The country’s lower house of congress voted 129-123 to approve the initiative, which decriminalizes abortion during the first 14 weeks of pregnancy. The initiative now goes to the country’s senate.
“This decision hurts us as Argentines,” the bishops’ conference said in a statement. “But the pain for the abandonment and the exclusion of innocents must be transformed into strength and hope, to continue fighting for the dignity of all human life.”
The close June 14 vote on the abortion issue reflected division in Argentine society, according to observers in the majority Catholic county. The law won support in big cities, but was opposed in the provinces. Supporters and opponents crowded streets in the capital — with supporters waving green handkerchiefs — as lawmakers debated through the night and the outcome remained uncertain until the final hours.
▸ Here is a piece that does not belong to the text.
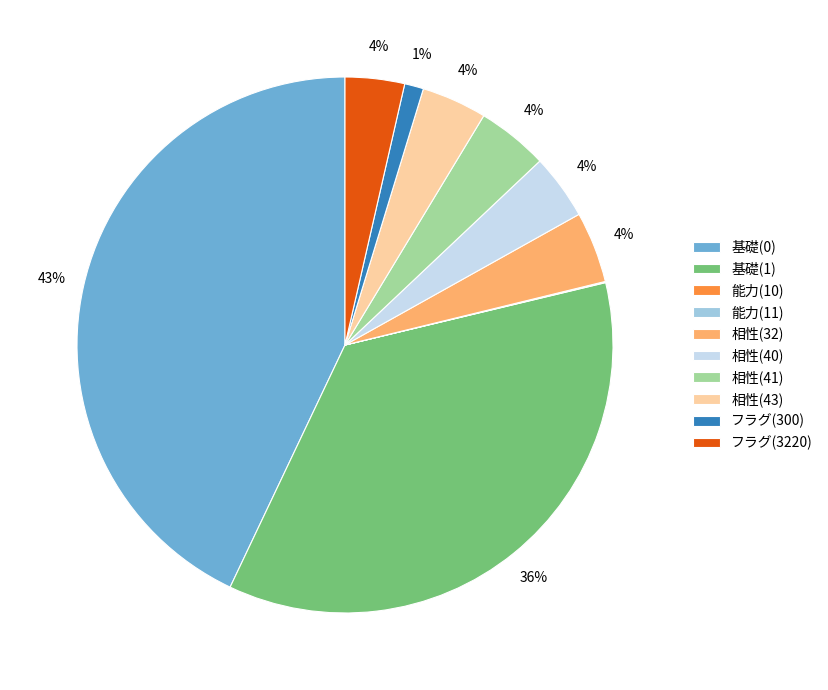

What percentage is the 相性(32) slice, to the nearest percent?

4%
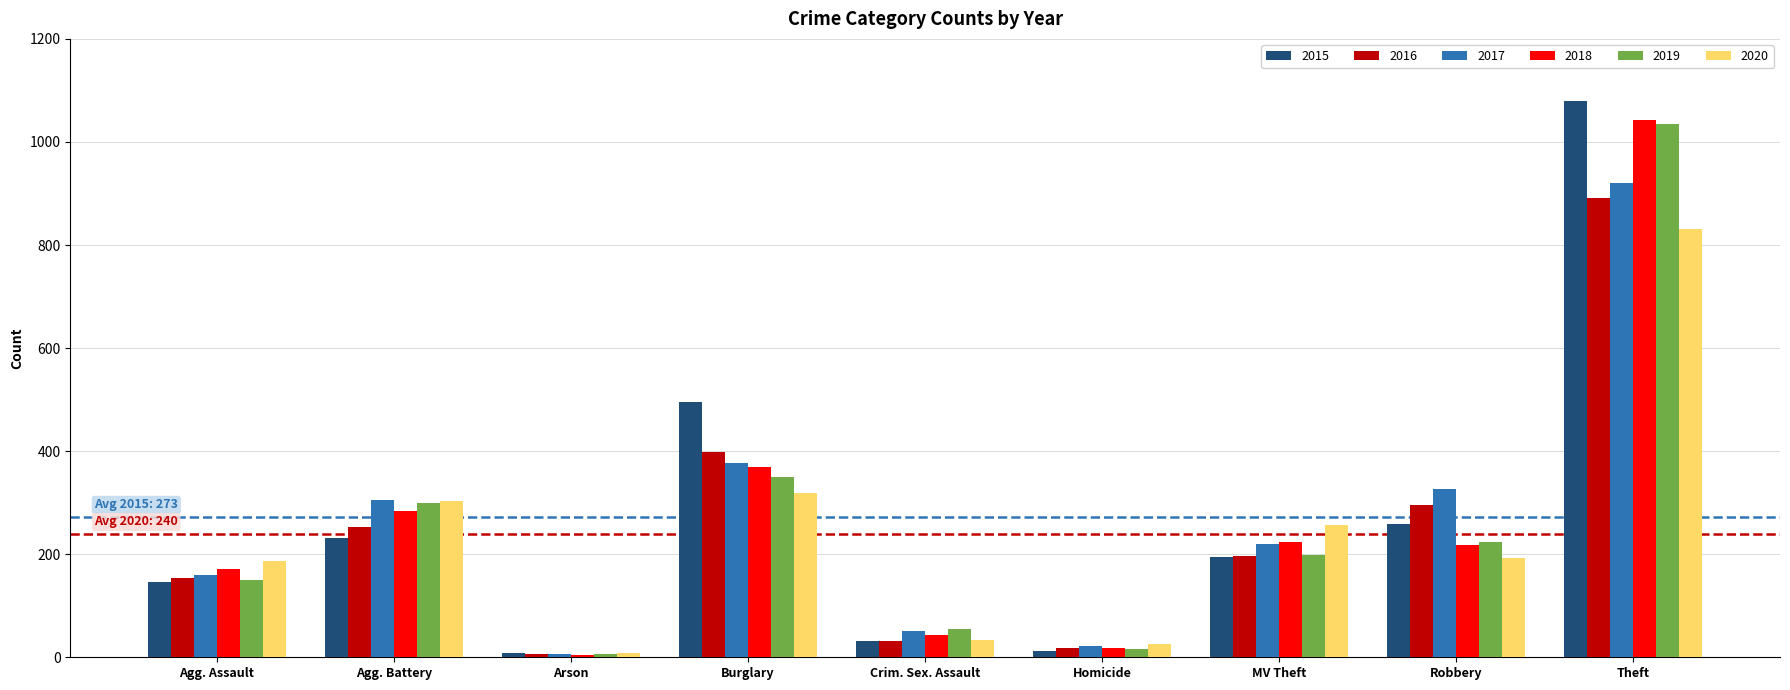

What is the difference between the second highest and minimum values in the 2017 series?

371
A government survey taken in April showed Argentines split on this issue, with 46 percent opposing legalization and 45 percent supporting it.
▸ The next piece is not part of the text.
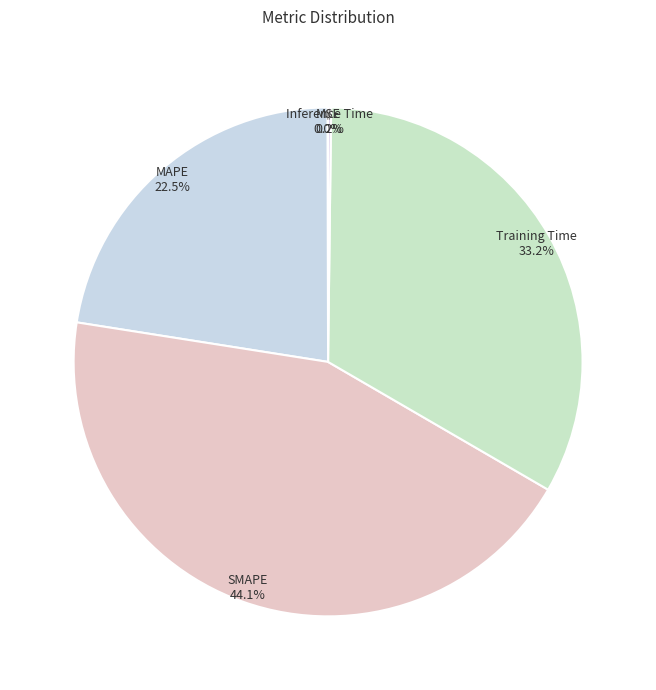

What percentage is the SMAPE slice, to the nearest percent?

44%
President Mauricio Macri allowed the legislation to proceed, while expressing his own personal opposition to abortion.
Macri had called for a “mature” debate on the issue and said he would not veto any abortion legislation. One observer said the president’s willingness to allow the issue to be debated was being widely interpreted as a “smokescreen,” as Macri has pushed difficult economic reforms, and the Argentine economy has faltered in 2018 with the currency plunging precipitously.
“While people are focused on the (abortion) debate, the economic policymakers can work without being disturbed, because all the public attention is focused on this debate and then the World Cup,” said Fernando Farias, an Argentine journalist. “This is a good time to pass unpopular economic laws.”
The then-archbishop of Buenos Aires, Jorge Mario Bergoglio — now Pope Francis — led church opposition to a same-sex marriage bill, which was approved in 2010. Farias said the bishops’ opposition to abortion was somewhat subdued because lay Catholics led the opposition this time.
“The church and Macri … are not on as close of terms as you would have expected,” Farias said, adding that some in Macri’s party disapprove of the pope’s pronouncements on economic matters and his perceived closeness with controversial people in a previous government.
Guillermo Galeano, spokesman for the Diocese of Lomas de Zamora, concurred that the legislation came at a time when tough economic issues were being discussed, but also that there had been a perception of “disagreements between the government and Pope Francis.”
The legislation now goes to the Senate, where Galeano expects approval to be “more difficult,” but he cautioned: “It’s a surprise what happened today, so what happens in the Senate could also be a surprise.”
Argentina’s bishops took the approval of the legislation as a call to action.
“As pastors, this recent time has caused us to recognize weaknesses in our pastoral work: integral sexual education in our educational institutes, the full recognition of women and men, and the accompaniment of women who are exposed to abortion or who have gone through this trauma. All of these are calls of a reality, which demands a response as a church,” the bishops’ statement said.
“With humility and courage, we propose continuing to work in the service and care of life.”